== Given data ==

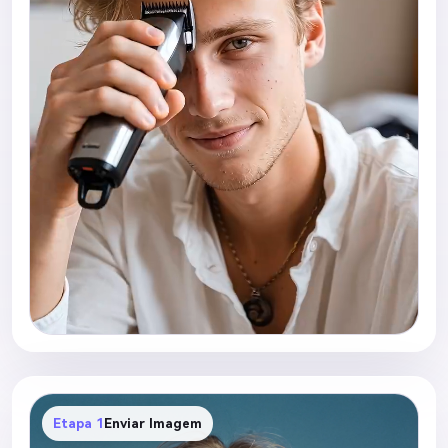
cabeludo, movimento sutil da cabeça e movimento
natural da mão. Adicione movimento de câmera
cinematográfico suave, leve realismo de câmera na
mão, profundidade de campo suave, energia viral
de transformação do TikTok e cortes sincronizados
com a batida. Mantenha o movimento fluido e
altamente realista. A cena final revela uma cabeça
completamente raspada e careca com expressão
confiante e iluminação cinematográfica limpa. Ultra
realista, estética cinematográfica de mídia social,
detalhes realistas do couro cabeludo, assistência
suave de transformação com IA, textura natural da
pele, vídeo vertical 9:16, alto detalhe, física realista,
transformação emocionalmente satisfatória.
Etapa 1
Enviar Imagem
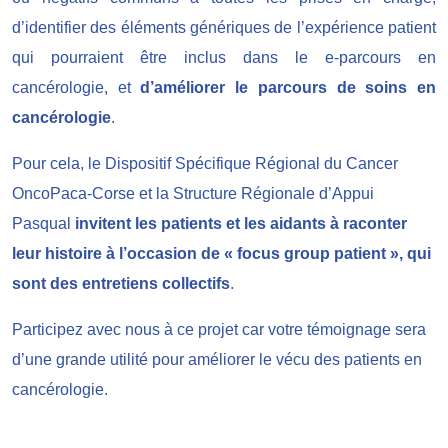
d’identifier des éléments génériques de l’expérience patient
qui pourraient être inclus dans le e-parcours en
cancérologie, et
d’améliorer le parcours de soins en
cancérologie
.
Pour cela, le Dispositif Spécifique Régional du Cancer
OncoPaca-Corse et la Structure Régionale d’Appui
Pasqual
invitent les patients et les aidants à raconter
leur histoire à l’occasion de « focus group patient », qui
sont des entretiens collectifs
.
Participez avec nous à ce projet car votre témoignage sera
d’une grande utilité pour améliorer le vécu des patients en
cancérologie.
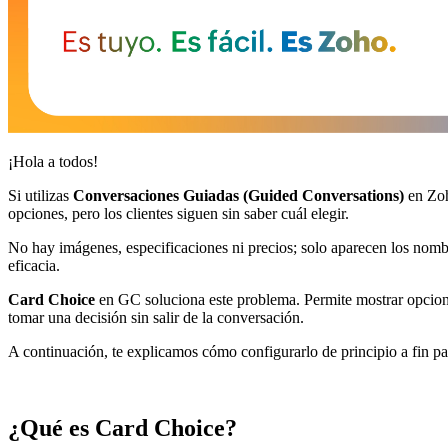
¡Hola a todos!
Si utilizas
Conversaciones Guiadas (Guided Conversations)
en Zoh
opciones, pero los clientes siguen sin saber cuál elegir.
No hay imágenes, especificaciones ni precios; solo aparecen los nombre
eficacia.
Card Choice
en GC soluciona este problema. Permite mostrar opciones
tomar una decisión sin salir de la conversación.
A continuación, te explicamos cómo configurarlo de principio a fin pa
¿Qué es Card Choice?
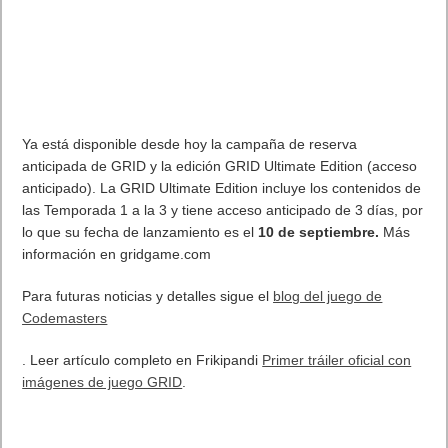
Ya está disponible desde hoy la campaña de reserva
anticipada de GRID y la edición GRID Ultimate Edition (acceso
anticipado). La GRID Ultimate Edition incluye los contenidos de
las Temporada 1 a la 3 y tiene acceso anticipado de 3 días, por
lo que su fecha de lanzamiento es el
10 de septiembre.
Más
información en gridgame.com
Para futuras noticias y detalles sigue el
blog del juego de
Codemasters
. Leer artículo completo en Frikipandi
Primer tráiler oficial con
imágenes de juego GRID
.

===

- Aim of the exercise
Above are the records. Copy word for word only their lines from the one holding "cancérologie." through the one holding "en GC soluciona", both included, and skip the images.

- Output below
cancérologie.
¡Hola a todos!
Si utilizas
Conversaciones Guiadas (Guided Conversations)
en Zoh
opciones, pero los clientes siguen sin saber cuál elegir.
No hay imágenes, especificaciones ni precios; solo aparecen los nombre
eficacia.
Card Choice
en GC soluciona este problema. Permite mostrar opciones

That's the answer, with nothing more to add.